In a new twist to China's tumultuous real estate sector, leading property developer Country Garden has failed to make a $15 million coupon repayment. This lapse has raised alarms, with sources revealing that bondholders, anxious about potential defaults, are now pushing for immediate discussions with the developer.

This urgency has led to the formation of two bondholder groups, one of which is in advanced stages of selecting financial advisors from renowned firms such as Moelis or PJT. This group, holding a considerable $2 billion in Country Garden's offshore bonds, consists mainly of international and fund manager investors.

"We are seeing a heightened need for transparency and clarity as concerns mount," said an insider, choosing anonymity due to the confidential nature of the details.

In another significant development, ratings giant Moody's has expressed concerns over Country Garden's financial health, hinting at a possible downgrade of the developer's 'corporate family rating'. Moody's raised eyebrows by stating that the company's senior unsecured rating is already at the floor of its ratings hierarchy.

The real estate giant, facing a potential liquidity crisis, seems to be looking at offloading assets. Notably, its Australian arm is on the brink of sealing a deal worth $250 million. The sale involves an undeveloped housing plot in Melbourne, expected to be acquired by Singapore's Frasers Property. Although both parties have refrained from commenting, this significant move was initially spotlighted by the Australian Financial Review.

However, concerns abound regarding Country Garden's substantial offshore bonds, valued at a whopping $11 billion. Missing the aforementioned payment may propel the company towards one of China's largest corporate debt restructurings. As of now, the developer remains tight-lipped about its payment status but had earlier signaled its inability to fulfill most forthcoming offshore debt obligations.

"Everyone's watching closely. Country Garden's journey towards debt restructuring is anticipated to be challenging," stated a representative from CreditSights.

The real estate firm is not solely dependent on domestic challenges. Four years ago, Country Garden embarked on an ambitious venture southwest of Sydney. Named Wilton Greens, the project was visualized as a vast community with 3,600 homes. However, today, the site remains largely barren with less than 50 houses underway.

"It's a stark difference between what was promised and the current reality. The landscape that was envisioned is nowhere in sight. It will take decades to achieve that vision," lamented Sebastian Pfautsch, an urban planning professor at the University of Western Sydney.

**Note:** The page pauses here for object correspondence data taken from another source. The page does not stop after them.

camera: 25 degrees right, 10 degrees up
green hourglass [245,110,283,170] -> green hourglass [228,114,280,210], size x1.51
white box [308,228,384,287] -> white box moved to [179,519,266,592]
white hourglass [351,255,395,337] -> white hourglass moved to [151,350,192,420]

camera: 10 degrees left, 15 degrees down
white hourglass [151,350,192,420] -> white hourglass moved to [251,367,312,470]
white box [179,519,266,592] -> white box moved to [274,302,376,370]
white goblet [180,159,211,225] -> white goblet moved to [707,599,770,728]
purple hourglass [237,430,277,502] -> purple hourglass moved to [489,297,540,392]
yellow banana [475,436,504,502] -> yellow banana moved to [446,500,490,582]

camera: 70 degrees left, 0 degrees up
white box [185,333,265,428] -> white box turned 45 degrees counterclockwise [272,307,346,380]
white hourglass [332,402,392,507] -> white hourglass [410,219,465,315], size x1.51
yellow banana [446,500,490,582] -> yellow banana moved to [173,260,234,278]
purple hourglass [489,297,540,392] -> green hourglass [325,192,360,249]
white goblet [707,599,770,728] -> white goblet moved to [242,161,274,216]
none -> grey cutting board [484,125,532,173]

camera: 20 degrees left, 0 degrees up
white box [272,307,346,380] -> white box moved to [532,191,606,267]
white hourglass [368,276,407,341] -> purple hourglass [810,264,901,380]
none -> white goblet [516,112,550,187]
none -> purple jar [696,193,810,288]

This disparity highlights the impact of tightening financial conditions on China's mega-developers as they grapple with rising interest rates and diminishing abilities to service debt.

Suzy Brandstater, a local council member, voiced her concerns, "It's disheartening. Trusting vague promises about infrastructure isn't good enough."

However, some investors remain hopeful. A few buyers at Wilton Greens see value appreciation in their land, suggesting Country Garden might not face losses in Australia.

Country Garden's CEO for Australia, Guotao Hu, defended their position, stating that their assets in Australia remain robust. "This sale aligns with Risland's strategy of portfolio optimization," he mentioned, referencing the developer's Australian subsidiary.

In the backdrop of these challenges, Country Garden's leadership remains resilient. The company dispelled rumors regarding its founder Yeung Kwok Keung and chairperson Yang Huiyan leaving the country. Instead, they emphasized their commitment and showcased their recent interactions with state-owned entities, reiterating their devotion to China's growth.

Yet, with the shadow of the China Evergrande crisis looming large, Country Garden's journey ahead remains fraught with uncertainties.